• What to do:
Render the data below as a numbered list with one line per entry, leaving out any blank lines.

• Recorded information:
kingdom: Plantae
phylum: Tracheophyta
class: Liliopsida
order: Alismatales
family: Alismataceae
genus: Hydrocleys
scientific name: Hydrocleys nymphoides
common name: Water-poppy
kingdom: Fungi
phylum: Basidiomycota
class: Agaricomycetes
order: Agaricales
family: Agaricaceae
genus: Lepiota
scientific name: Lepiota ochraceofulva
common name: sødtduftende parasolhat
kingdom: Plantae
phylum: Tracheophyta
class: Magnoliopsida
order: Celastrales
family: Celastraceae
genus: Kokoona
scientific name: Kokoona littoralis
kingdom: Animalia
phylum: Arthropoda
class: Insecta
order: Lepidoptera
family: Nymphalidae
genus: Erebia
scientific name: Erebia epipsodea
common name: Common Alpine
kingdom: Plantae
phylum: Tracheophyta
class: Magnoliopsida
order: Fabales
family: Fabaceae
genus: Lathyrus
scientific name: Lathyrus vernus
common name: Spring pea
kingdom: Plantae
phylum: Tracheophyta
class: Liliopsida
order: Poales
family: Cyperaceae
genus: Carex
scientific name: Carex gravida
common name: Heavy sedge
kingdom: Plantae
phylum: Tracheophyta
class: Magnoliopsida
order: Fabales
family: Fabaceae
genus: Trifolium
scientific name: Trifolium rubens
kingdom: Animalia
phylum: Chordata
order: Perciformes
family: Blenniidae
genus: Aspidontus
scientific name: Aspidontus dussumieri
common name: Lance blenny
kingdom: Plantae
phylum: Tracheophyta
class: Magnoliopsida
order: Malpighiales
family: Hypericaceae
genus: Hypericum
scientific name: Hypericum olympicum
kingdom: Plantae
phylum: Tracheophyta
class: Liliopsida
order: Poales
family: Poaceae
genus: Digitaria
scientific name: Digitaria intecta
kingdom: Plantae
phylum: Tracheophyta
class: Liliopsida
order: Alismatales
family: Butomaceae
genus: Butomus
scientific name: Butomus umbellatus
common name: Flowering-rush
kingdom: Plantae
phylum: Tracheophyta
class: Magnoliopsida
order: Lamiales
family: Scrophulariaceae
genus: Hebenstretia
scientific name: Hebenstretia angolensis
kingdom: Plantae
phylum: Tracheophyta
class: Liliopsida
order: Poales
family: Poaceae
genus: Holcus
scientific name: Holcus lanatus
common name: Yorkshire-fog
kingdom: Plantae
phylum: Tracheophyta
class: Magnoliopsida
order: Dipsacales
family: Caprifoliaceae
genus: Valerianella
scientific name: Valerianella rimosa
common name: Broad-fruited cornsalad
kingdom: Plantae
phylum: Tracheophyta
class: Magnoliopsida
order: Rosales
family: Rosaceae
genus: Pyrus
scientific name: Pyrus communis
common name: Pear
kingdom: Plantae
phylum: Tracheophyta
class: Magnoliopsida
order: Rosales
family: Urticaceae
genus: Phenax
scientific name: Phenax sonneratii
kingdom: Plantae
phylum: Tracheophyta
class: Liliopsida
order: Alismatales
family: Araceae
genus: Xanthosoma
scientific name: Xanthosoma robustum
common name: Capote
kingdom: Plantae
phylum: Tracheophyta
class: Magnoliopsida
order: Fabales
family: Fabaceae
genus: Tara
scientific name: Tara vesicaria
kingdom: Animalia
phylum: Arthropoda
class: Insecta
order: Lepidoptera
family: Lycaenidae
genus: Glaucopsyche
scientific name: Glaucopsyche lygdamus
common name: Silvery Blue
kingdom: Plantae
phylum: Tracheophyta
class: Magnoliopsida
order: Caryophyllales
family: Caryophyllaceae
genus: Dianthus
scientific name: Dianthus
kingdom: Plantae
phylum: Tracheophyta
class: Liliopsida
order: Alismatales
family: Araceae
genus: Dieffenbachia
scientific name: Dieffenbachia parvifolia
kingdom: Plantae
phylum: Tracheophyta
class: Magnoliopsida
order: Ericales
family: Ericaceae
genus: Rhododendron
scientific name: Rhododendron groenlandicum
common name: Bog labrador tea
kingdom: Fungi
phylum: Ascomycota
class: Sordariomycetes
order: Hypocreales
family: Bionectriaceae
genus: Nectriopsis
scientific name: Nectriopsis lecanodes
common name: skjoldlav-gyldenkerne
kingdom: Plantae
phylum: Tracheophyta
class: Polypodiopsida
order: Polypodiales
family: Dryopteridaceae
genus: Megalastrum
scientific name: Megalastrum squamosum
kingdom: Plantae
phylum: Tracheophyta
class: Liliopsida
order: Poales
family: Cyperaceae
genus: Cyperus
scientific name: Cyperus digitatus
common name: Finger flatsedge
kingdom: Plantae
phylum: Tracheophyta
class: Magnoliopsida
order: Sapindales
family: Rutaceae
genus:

• Task output:
1. kingdom: Plantae
2. phylum: Tracheophyta
3. class: Liliopsida
4. order: Alismatales
5. family: Alismataceae
6. genus: Hydrocleys
7. scientific name: Hydrocleys nymphoides
8. common name: Water-poppy
9. kingdom: Fungi
10. phylum: Basidiomycota
11. class: Agaricomycetes
12. order: Agaricales
13. family: Agaricaceae
14. genus: Lepiota
15. scientific name: Lepiota ochraceofulva
16. common name: sødtduftende parasolhat
17. kingdom: Plantae
18. phylum: Tracheophyta
19. class: Magnoliopsida
20. order: Celastrales
21. family: Celastraceae
22. genus: Kokoona
23. scientific name: Kokoona littoralis
24. kingdom: Animalia
25. phylum: Arthropoda
26. class: Insecta
27. order: Lepidoptera
28. family: Nymphalidae
29. genus: Erebia
30. scientific name: Erebia epipsodea
31. common name: Common Alpine
32. kingdom: Plantae
33. phylum: Tracheophyta
34. class: Magnoliopsida
35. order: Fabales
36. family: Fabaceae
37. genus: Lathyrus
38. scientific name: Lathyrus vernus
39. common name: Spring pea
40. kingdom: Plantae
41. phylum: Tracheophyta
42. class: Liliopsida
43. order: Poales
44. family: Cyperaceae
45. genus: Carex
46. scientific name: Carex gravida
47. common name: Heavy sedge
48. kingdom: Plantae
49. phylum: Tracheophyta
50. class: Magnoliopsida
51. order: Fabales
52. family: Fabaceae
53. genus: Trifolium
54. scientific name: Trifolium rubens
55. kingdom: Animalia
56. phylum: Chordata
57. order: Perciformes
58. family: Blenniidae
59. genus: Aspidontus
60. scientific name: Aspidontus dussumieri
61. common name: Lance blenny
62. kingdom: Plantae
63. phylum: Tracheophyta
64. class: Magnoliopsida
65. order: Malpighiales
66. family: Hypericaceae
67. genus: Hypericum
68. scientific name: Hypericum olympicum
69. kingdom: Plantae
70. phylum: Tracheophyta
71. class: Liliopsida
72. order: Poales
73. family: Poaceae
74. genus: Digitaria
75. scientific name: Digitaria intecta
76. kingdom: Plantae
77. phylum: Tracheophyta
78. class: Liliopsida
79. order: Alismatales
80. family: Butomaceae
81. genus: Butomus
82. scientific name: Butomus umbellatus
83. common name: Flowering-rush
84. kingdom: Plantae
85. phylum: Tracheophyta
86. class: Magnoliopsida
87. order: Lamiales
88. family: Scrophulariaceae
89. genus: Hebenstretia
90. scientific name: Hebenstretia angolensis
91. kingdom: Plantae
92. phylum: Tracheophyta
93. class: Liliopsida
94. order: Poales
95. family: Poaceae
96. genus: Holcus
97. scientific name: Holcus lanatus
98. common name: Yorkshire-fog
99. kingdom: Plantae
100. phylum: Tracheophyta
101. class: Magnoliopsida
102. order: Dipsacales
103. family: Caprifoliaceae
104. genus: Valerianella
105. scientific name: Valerianella rimosa
106. common name: Broad-fruited cornsalad
107. kingdom: Plantae
108. phylum: Tracheophyta
109. class: Magnoliopsida
110. order: Rosales
111. family: Rosaceae
112. genus: Pyrus
113. scientific name: Pyrus communis
114. common name: Pear
115. kingdom: Plantae
116. phylum: Tracheophyta
117. class: Magnoliopsida
118. order: Rosales
119. family: Urticaceae
120. genus: Phenax
121. scientific name: Phenax sonneratii
122. kingdom: Plantae
123. phylum: Tracheophyta
124. class: Liliopsida
125. order: Alismatales
126. family: Araceae
127. genus: Xanthosoma
128. scientific name: Xanthosoma robustum
129. common name: Capote
130. kingdom: Plantae
131. phylum: Tracheophyta
132. class: Magnoliopsida
133. order: Fabales
134. family: Fabaceae
135. genus: Tara
136. scientific name: Tara vesicaria
137. kingdom: Animalia
138. phylum: Arthropoda
139. class: Insecta
140. order: Lepidoptera
141. family: Lycaenidae
142. genus: Glaucopsyche
143. scientific name: Glaucopsyche lygdamus
144. common name: Silvery Blue
145. kingdom: Plantae
146. phylum: Tracheophyta
147. class: Magnoliopsida
148. order: Caryophyllales
149. family: Caryophyllaceae
150. genus: Dianthus
151. scientific name: Dianthus
152. kingdom: Plantae
153. phylum: Tracheophyta
154. class: Liliopsida
155. order: Alismatales
156. family: Araceae
157. genus: Dieffenbachia
158. scientific name: Dieffenbachia parvifolia
159. kingdom: Plantae
160. phylum: Tracheophyta
161. class: Magnoliopsida
162. order: Ericales
163. family: Ericaceae
164. genus: Rhododendron
165. scientific name: Rhododendron groenlandicum
166. common name: Bog labrador tea
167. kingdom: Fungi
168. phylum: Ascomycota
169. class: Sordariomycetes
170. order: Hypocreales
171. family: Bionectriaceae
172. genus: Nectriopsis
173. scientific name: Nectriopsis lecanodes
174. common name: skjoldlav-gyldenkerne
175. kingdom: Plantae
176. phylum: Tracheophyta
177. class: Polypodiopsida
178. order: Polypodiales
179. family: Dryopteridaceae
180. genus: Megalastrum
181. scientific name: Megalastrum squamosum
182. kingdom: Plantae
183. phylum: Tracheophyta
184. class: Liliopsida
185. order: Poales
186. family: Cyperaceae
187. genus: Cyperus
188. scientific name: Cyperus digitatus
189. common name: Finger flatsedge
190. kingdom: Plantae
191. phylum: Tracheophyta
192. class: Magnoliopsida
193. order: Sapindales
194. family: Rutaceae
195. genus:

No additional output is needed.